Quem poderia ter produzido o "quem é quem?" do cinema de acção, Sylvester Stallone, Chuck Norris ou Jean-Claude Van Damme, e ao mesmo tempo ter tocado no firmamento do mais idiossincrático "cinema de autor", produzindo Jean-Luc Godard ou John Cassavetes?

Resposta: o israelita Menahem Golan, produtor de duas centenas de filmes, 80 dos quais action movies, realizador de mais de quatro dezenas. Morreu em Jaffa, no dia 8 de Agosto, aos 85 anos, noticiou no sábado a imprensa israelita.

O seu tempo terminara há muito, esse em que se associou ao primo Yoram Globus (ficaram ao leme da Cannon Group a partir de 1979) e trouxe para os anos 80 o espírito de série B de Roger Corman, com quem colaborou nos anos 60. Nesse sentido, a associação com Godard (King Lear), Cassavetes (Love Streams) ou Andrei Konchalovsky (acabado de abandonar a ex-URSS: Os Amantes de Maria, depois Runaway Train, ) era eivada do mesmo espírito de golpe mirambolante de transformar o pequeno orçamento em acontecimento. A audácia do gesto era, em si, já uma parte do espectáculo.
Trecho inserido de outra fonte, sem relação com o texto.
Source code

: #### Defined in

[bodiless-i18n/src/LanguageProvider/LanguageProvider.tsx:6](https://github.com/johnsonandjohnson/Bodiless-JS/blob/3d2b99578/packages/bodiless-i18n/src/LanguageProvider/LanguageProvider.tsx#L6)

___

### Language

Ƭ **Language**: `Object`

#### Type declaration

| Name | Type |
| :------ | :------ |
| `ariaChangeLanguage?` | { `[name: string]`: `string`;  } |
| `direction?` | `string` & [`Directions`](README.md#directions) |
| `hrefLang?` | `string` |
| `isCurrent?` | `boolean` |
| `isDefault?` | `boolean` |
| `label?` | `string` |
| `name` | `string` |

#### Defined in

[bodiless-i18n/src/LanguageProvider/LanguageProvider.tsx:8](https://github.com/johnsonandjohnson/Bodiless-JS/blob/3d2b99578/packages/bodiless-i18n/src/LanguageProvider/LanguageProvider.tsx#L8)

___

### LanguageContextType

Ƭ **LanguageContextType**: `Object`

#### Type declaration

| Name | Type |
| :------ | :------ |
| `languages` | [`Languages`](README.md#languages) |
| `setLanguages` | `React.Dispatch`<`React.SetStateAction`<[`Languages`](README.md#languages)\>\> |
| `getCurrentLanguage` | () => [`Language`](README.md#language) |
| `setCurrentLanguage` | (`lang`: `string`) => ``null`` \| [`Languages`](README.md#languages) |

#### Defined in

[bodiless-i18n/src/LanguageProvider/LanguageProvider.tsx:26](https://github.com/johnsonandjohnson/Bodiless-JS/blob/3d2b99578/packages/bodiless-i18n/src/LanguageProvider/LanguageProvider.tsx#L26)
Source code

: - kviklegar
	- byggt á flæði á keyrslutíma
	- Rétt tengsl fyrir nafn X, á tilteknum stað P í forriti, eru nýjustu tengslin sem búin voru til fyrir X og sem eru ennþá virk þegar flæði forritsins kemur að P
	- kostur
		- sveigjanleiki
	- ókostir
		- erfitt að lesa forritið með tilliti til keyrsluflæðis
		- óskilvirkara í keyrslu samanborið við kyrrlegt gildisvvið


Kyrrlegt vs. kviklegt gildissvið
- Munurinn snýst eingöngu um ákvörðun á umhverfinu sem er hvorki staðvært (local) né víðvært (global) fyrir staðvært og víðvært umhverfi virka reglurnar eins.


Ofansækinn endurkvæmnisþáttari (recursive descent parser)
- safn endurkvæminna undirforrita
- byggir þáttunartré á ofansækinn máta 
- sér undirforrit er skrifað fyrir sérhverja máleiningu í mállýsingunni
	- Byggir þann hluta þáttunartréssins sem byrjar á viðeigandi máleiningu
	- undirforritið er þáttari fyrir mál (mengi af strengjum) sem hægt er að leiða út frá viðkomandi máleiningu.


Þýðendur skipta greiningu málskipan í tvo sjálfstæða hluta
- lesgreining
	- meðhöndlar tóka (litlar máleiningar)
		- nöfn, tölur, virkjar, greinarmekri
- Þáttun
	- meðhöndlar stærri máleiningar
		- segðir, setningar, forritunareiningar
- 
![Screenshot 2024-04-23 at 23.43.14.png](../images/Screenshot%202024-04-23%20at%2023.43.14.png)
Nesses casos, é claro, era também uma oportunidade para as duas partes, para o produtor em busca de respeitabilidade, para o autor com dificuldade em arranjar dinheiro. Mesmo que nenhum deles, e ainda houve Robert Altman (Fool For Love) ou Barbet Schroeder (Barfly), tenha querido repetir a experiência.

Golan era uma versão impossível, gritante, exibicionista, até na sua postura intervencionista, do produtor ao velho estilo, que dava que falar de si nesse mercado dos autores e das starlettes que era, por exemplo, o Festival de Cannes. "Senhor Cinema até ao ultimo sopro" foi a frase-homenagem da ministra da Cultura isrealita, Limor Livnat. Mas diz-se que nunca foi olhado pela "aristocracia" de Hollywood como fazendo parte da tribo.

Tudo começou para os primos Menahem e Yoram em Israel, com o sucesso internacional chamado Gelado de Limão (1978), vampirização barata do American Graffiti de George Lucas. Foi já com a Cannon que fizeram a sua reputação de Go-Go boys”, título do documentário de Hilla Medalia sobre os tempos áureos da Cannon: a série B, as intermináveis sequelas, o início do filão dos comic books, o fazer render a violência justiceira de Charles Bronson no pós-Death Wish de Michel Winner, o erotismo de O Amante de Lady Chatterley versão Just Jaeckin, Break Street, um dos primeiros filmes a aperceber-se do fenómeno do hip hop, ou, como realizador, Operation Thunderbolt, um dos vários títulos a reencenar, no final dos anos 70, a operação israelita em Entebbe para libertar 100 reféns que estavam no poder do Exército de Libertação da Palestina. O filme foi nomeado para o Óscar do Melhor Filme Estrangeiro.

Golan cumpriu serviço militar na Força Aérea israelita durante a guerra árabe-israelita em 1948. Chamava-se Menahem Globus, e munou o nome para Golan para reafirmar a sua fidelidade a Israel.